Dabei glänzen die Zahlen zum VW-Wachstumstempo auf den ersten Blick nur so: 2007 zählte der Konzern 50 Fabriken, inzwischen sind es 107. Unter der Ägide des aktuellen VW-Chefs Martin Winterkorn verdoppelte sich seit 2007 der Umsatz fast (2006: 105 Milliarden Euro). Seither ist die Belegschaft inklusive der Übernahmen um locker 80 Prozent oder 269 000 Mitarbeiter gewachsen und kratzt an der 600.000er-Marke. Der Jahresabsatz hat sich in den vergangenen zehn Jahren verdoppelt.
Trotzdem kamen schon zur Jahresbilanz im März 2014 warnende Worte von Winterkorn: «Der Anspruch des Konzerns lautet jetzt mehr denn je: «qualitatives Wachstum».» Im Sommer folgen Taten und ein Sparprogramm, das die Kosten allein bei der renditeschwachen Hausmarke VW-Pkw bis 2017 um fünf Milliarden Euro drosseln soll.
In einem Weckruf vor rund 1000 Führungskräften nutzte Winterkorn sogar die Worte «Strategie» und «scheitern» in einem Satz und meinte damit den selbstverordneten Weg zur Weltmarktführerschaft bis 2018. Denn diese 2018-Strategie macht neben Absatz- auch Renditevorgaben, die bisher weit entfernt erscheinen.

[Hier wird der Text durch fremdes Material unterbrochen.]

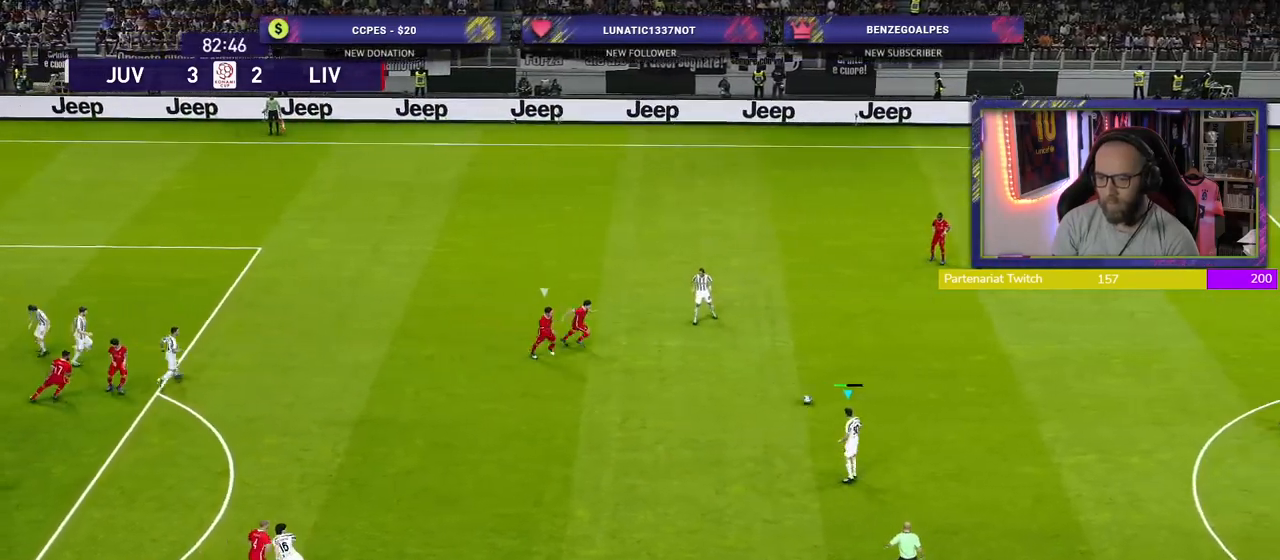
{"buttons": [], "left_stick": "down-right", "right_stick": "center", "events": [[400, "left_stick", "down-right"]]}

Vieles steht seither auf dem Prüfstand: Komplexität ist das Wort der Stunde in dem Zwölf-Marken-Konzern, der mehr Außenspiegel als Automodelle führt. Das bläht die Entwicklung auf und zieht Rattenschwänze bis zur Ersatzteilkette nach sich. Komplex sind mitunter auch Entscheidungswege, der Wolfsburger Zentralismus im Konzern ist legendär - und wird immer öfter überdacht. Ein Beispiel: auf dem wichtigen US-Markt, wo VW nicht voran kommt, soll demnächst mehr Eigenverantwortung, in dem mehr Ingenieure direkt dort und nicht mehr nur in Wolfsburg neue Ideen entwickeln sollen.
Sorgenkind Nummer eins bleibt die Pkw-Kernmarke mit dem VW-Logo. Ihre Gewinnkraft dümpelte zuletzt bei zwei Prozent. Sechs Prozent sollen es 2018 sein. NordLB-Analyst Schwope hält das «dauerhaft für unerreichbar». Selbst Daimlers Premiummarke Mercedes-Benz habe seit 2000 im Schnitt nur 5,1 Prozent des Umsatzes als Gewinn eingefahren.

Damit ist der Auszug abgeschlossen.